= Exercise instructions =
Return, word for word, only the lines of the data below that lie between the line with "14: (165, 234, 2.45)" and the line with "28: (313, 234, 2.49)", those two lines included.

= Records for this exercise =
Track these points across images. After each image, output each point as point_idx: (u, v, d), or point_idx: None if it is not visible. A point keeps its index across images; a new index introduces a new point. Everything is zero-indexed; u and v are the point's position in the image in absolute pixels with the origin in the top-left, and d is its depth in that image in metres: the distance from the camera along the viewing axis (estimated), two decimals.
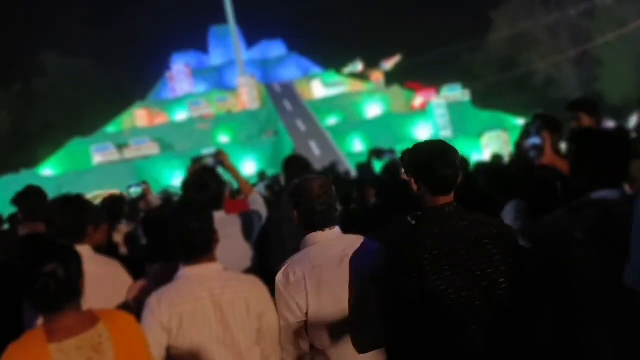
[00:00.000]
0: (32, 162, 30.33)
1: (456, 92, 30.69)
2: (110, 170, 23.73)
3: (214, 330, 2.31)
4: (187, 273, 2.37)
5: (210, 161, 3.74)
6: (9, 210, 4.88)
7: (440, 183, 2.20)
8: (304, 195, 2.48)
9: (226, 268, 2.46)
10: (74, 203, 2.90)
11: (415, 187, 2.24)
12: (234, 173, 3.80)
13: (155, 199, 4.93)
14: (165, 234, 2.45)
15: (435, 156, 2.19)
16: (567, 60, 41.90)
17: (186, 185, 3.36)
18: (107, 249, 3.52)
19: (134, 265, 3.14)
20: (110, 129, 31.48)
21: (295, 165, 4.15)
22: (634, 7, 34.80)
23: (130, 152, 25.81)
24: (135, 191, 4.79)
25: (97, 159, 25.59)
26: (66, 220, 2.75)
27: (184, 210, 2.51)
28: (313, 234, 2.49)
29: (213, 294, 2.33)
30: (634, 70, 36.82)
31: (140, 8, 59.26)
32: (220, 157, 3.76)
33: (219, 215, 3.22)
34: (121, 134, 28.64)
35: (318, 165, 13.91)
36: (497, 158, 8.23)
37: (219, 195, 3.33)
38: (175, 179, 22.72)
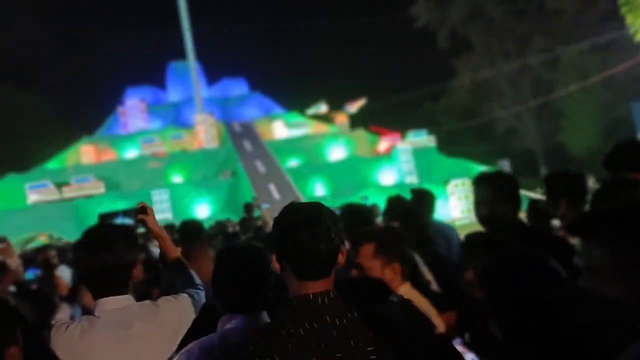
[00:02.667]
0: None
1: (422, 138, 29.97)
2: (46, 210, 21.44)
3: None
4: None
5: (124, 219, 2.33)
6: None
7: (308, 262, 1.54)
8: None
9: None
10: None
11: (277, 266, 1.61)
12: (161, 238, 2.41)
13: (17, 264, 3.17)
14: None
15: (302, 224, 1.55)
16: (528, 111, 42.20)
17: (74, 245, 2.17)
18: None
19: None
20: (51, 165, 29.06)
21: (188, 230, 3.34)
22: (596, 60, 35.28)
23: (71, 191, 23.53)
24: None
25: (32, 197, 23.20)
26: None
27: None
28: None
29: None
30: (596, 122, 37.08)
31: (98, 41, 57.62)
32: (142, 214, 2.34)
33: (119, 303, 2.02)
34: (63, 171, 26.32)
35: (278, 209, 12.30)
36: None
37: (119, 266, 2.01)
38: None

= Solution to the problem =
14: (165, 234, 2.45)
15: (435, 156, 2.19)
16: (567, 60, 41.90)
17: (186, 185, 3.36)
18: (107, 249, 3.52)
19: (134, 265, 3.14)
20: (110, 129, 31.48)
21: (295, 165, 4.15)
22: (634, 7, 34.80)
23: (130, 152, 25.81)
24: (135, 191, 4.79)
25: (97, 159, 25.59)
26: (66, 220, 2.75)
27: (184, 210, 2.51)
28: (313, 234, 2.49)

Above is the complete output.